Grace now comes directly in view – just a shimmer. I stop and try to look at her but she is too insubstantial. But I see her smile, her eyes hollow.
‘I know,’ I say. ‘Me.’ And she becomes air again.
I walk, aiming for the Horniman grounds once more. That’s why she has appeared. She is calling me there so that we can talk this out. Me and her. She is calling me so that we can untangle it together, the thing that has been tugging at my brain.
Seb lied to me. I’m less sure about his motivation than I was last night, mixed as it was with his warmth and whisky. Was he just trying to confirm my suspicions? I don’t think so any longer.

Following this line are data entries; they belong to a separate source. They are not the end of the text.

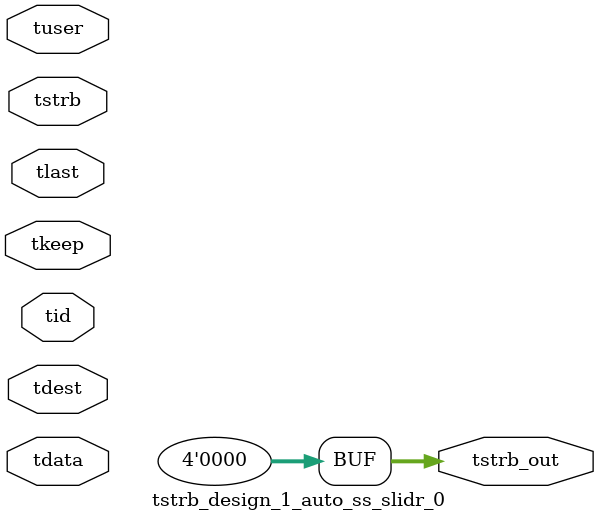
<source format=v>


`timescale 1ps/1ps

module tstrb_design_1_auto_ss_slidr_0 #
(
parameter C_S_AXIS_TDATA_WIDTH = 32,
parameter C_S_AXIS_TUSER_WIDTH = 0,
parameter C_S_AXIS_TID_WIDTH   = 0,
parameter C_S_AXIS_TDEST_WIDTH = 0,
parameter C_M_AXIS_TDATA_WIDTH = 32
)
(
input  [(C_S_AXIS_TDATA_WIDTH == 0 ? 1 : C_S_AXIS_TDATA_WIDTH)-1:0     ] tdata,
input  [(C_S_AXIS_TUSER_WIDTH == 0 ? 1 : C_S_AXIS_TUSER_WIDTH)-1:0     ] tuser,
input  [(C_S_AXIS_TID_WIDTH   == 0 ? 1 : C_S_AXIS_TID_WIDTH)-1:0       ] tid,
input  [(C_S_AXIS_TDEST_WIDTH == 0 ? 1 : C_S_AXIS_TDEST_WIDTH)-1:0     ] tdest,
input  [(C_S_AXIS_TDATA_WIDTH/8)-1:0 ] tkeep,
input  [(C_S_AXIS_TDATA_WIDTH/8)-1:0 ] tstrb,
input                                                                    tlast,
output [(C_M_AXIS_TDATA_WIDTH/8)-1:0 ] tstrb_out
);

assign tstrb_out = {1'b0};

endmodule


</source>
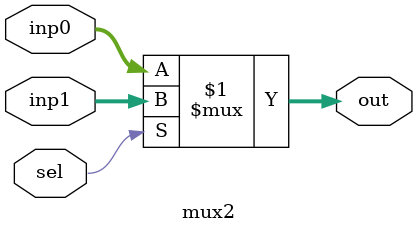
<source format=v>
module mux2X1 (input [15:0] inp0,inp1 ,output[15:0]out,input sel);
  assign out = sel ? inp1 : inp0;
endmodule

module mux2 (input [2:0] inp0,inp1 ,output[2:0] out,input sel);
  assign out = sel ? inp1 : inp0;
endmodule

</source>
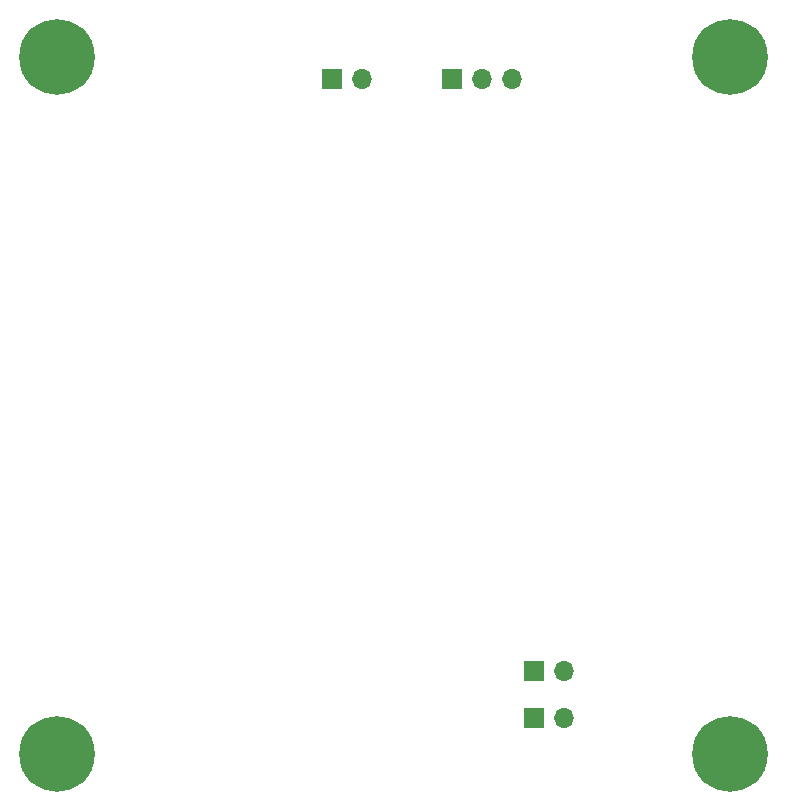
<source format=gbs>
%TF.GenerationSoftware,KiCad,Pcbnew,8.0.0-8.0.0-1~ubuntu22.04.1*%
%TF.CreationDate,2024-09-22T20:46:00-05:00*%
%TF.ProjectId,LCR_meter,4c43525f-6d65-4746-9572-2e6b69636164,rev?*%
%TF.SameCoordinates,Original*%
%TF.FileFunction,Soldermask,Bot*%
%TF.FilePolarity,Negative*%
%FSLAX46Y46*%
G04 Gerber Fmt 4.6, Leading zero omitted, Abs format (unit mm)*
G04 Created by KiCad (PCBNEW 8.0.0-8.0.0-1~ubuntu22.04.1) date 2024-09-22 20:46:00*
%MOMM*%
%LPD*%
G01*
G04 APERTURE LIST*
%ADD10C,0.800000*%
%ADD11C,6.400000*%
%ADD12R,1.700000X1.700000*%
%ADD13O,1.700000X1.700000*%
G04 APERTURE END LIST*
D10*
%TO.C,H4*%
X178600000Y-133000000D03*
X179302944Y-131302944D03*
X179302944Y-134697056D03*
X181000000Y-130600000D03*
D11*
X181000000Y-133000000D03*
D10*
X181000000Y-135400000D03*
X182697056Y-131302944D03*
X182697056Y-134697056D03*
X183400000Y-133000000D03*
%TD*%
%TO.C,H3*%
X121600000Y-133000000D03*
X122302944Y-131302944D03*
X122302944Y-134697056D03*
X124000000Y-130600000D03*
D11*
X124000000Y-133000000D03*
D10*
X124000000Y-135400000D03*
X125697056Y-131302944D03*
X125697056Y-134697056D03*
X126400000Y-133000000D03*
%TD*%
D12*
%TO.C,J4*%
X157520000Y-75900000D03*
D13*
X160060000Y-75900000D03*
X162600000Y-75900000D03*
%TD*%
D12*
%TO.C,J3*%
X147360000Y-75900000D03*
D13*
X149900000Y-75900000D03*
%TD*%
D12*
%TO.C,J2*%
X164460000Y-126000000D03*
D13*
X167000000Y-126000000D03*
%TD*%
D12*
%TO.C,J1*%
X164460000Y-130000000D03*
D13*
X167000000Y-130000000D03*
%TD*%
D10*
%TO.C,H1*%
X121600000Y-74000000D03*
X122302944Y-72302944D03*
X122302944Y-75697056D03*
X124000000Y-71600000D03*
D11*
X124000000Y-74000000D03*
D10*
X124000000Y-76400000D03*
X125697056Y-72302944D03*
X125697056Y-75697056D03*
X126400000Y-74000000D03*
%TD*%
%TO.C,H2*%
X178600000Y-74000000D03*
X179302944Y-72302944D03*
X179302944Y-75697056D03*
X181000000Y-71600000D03*
D11*
X181000000Y-74000000D03*
D10*
X181000000Y-76400000D03*
X182697056Y-72302944D03*
X182697056Y-75697056D03*
X183400000Y-74000000D03*
%TD*%
M02*

</source>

I walk through the main entrance since it is daytime. There are no walkers or visitors at this hour, though. Only a few pigeons, grubbing for food, and me. I make my way to a sheltered spot I sometimes sleep in. My feet are fleet. The air carries me.
He didn’t.
Seb lied.
There is the hollow formed from dead branches and twigs, still unmolested. I made this a few weeks ago as a shelter, before all of this. Before Squire, when the world was clearer. There is slime and rotting mulch now under its awning, but I am alone here.
I shut my eyes and catch Grace’s hand as she holds it out to me. She leads me somewhere deep inside a memory. The flames kick out at the wall. They glow and dance and crackle to the sound of a hissing turntable. I glance out from behind the edge of the sofa. He is standing over her, his legs steepled on either side. Can I see his face?
There are thoughts that are running through my head which feel as if they are chasing me or leading me somewhere. But they are there, with me.
I can’t go back there to Seb yet.
I have the QC to see on Monday. It’s Saturday now. Until then I can wait here.
Untangling. Collecting. Connecting.
If all the while, unravelling.
43
Monday
Nasreen’s chambers are exactly as I had pictured them. There are clerks in a clerks’ room busy on telephones and computer screens. The waiting room that I’m shown to has prints of hand-drawn caricatures of barristers on the walls. Through the glass door I see what must be the barristers, rushing past in smart suits. Then after a few minutes of waiting, a teenager in polyester comes to take us through to the conference room.
‘Can I get you some tea or coffee, Miss?’ he says to Jan as he leads us through a panelled corridor.
‘A coffee would be great, Mike,’ she says. ‘Xander?’
‘I’m fine with water, thanks.’
The words dry in my mouth. I am nervous here. This place is secluded like a Cambridge college, serious in a way that Cambridge wasn’t.
He shows us into a handsome room where a woman is waiting with a restrained smile. I glance round. More wood panelling. Sash windows open out on to a cobbled courtyard, making the place feel like a parody.
‘Mr Shute, I’m Nasreen. Do have a seat,’ she says to me, before turning to Jan. ‘How lovely to see you again, Janine.’
Jan smiles and sits next to me at the large glass table. Nasreen taps her laptop shut and leans forward to me.
‘Mr Shute. Let’s get to it, shall we? I’ve been through what the prosecution has served in terms of papers. There’s good and bad news from what I can see.’
I find myself nodding even as I am dangling by a thread in her fingers.
‘The good news is that there is no forensic evidence to link you to the murder whatsoever. By which I mean there is none anywhere near the body or even in the room as far as one can tell. Although you can be sure that they will be continuing to investigate and so you shouldn’t be surprised if we are served with evidence last minute.’
‘Okay,’ I say, and I look across at Jan who seems relaxed now, in the hands of the expert.
‘There are, however, your admissions in your interviews. I am bound to say, Mr Shute, if you had listened to advice in your last interview, they wouldn’t even have that. I mean, I think we could have excluded the earlier admissions made without a caution having been administered. But we are where we are.’
‘Where is that?’ I ask.
‘That depends on you, Mr Shute. If you stand by your admissions in the interviews, we have you at the scene of the murder as it is happening, with no good explanation for being there. Not to mention the emptying of a significant sum of cash from a bank account, weeks before the death.’ She says this last part with a raised eyebrow as if expecting me to protest.
‘What do you mean, stand by my interviews? I can’t unsay what I’ve said.’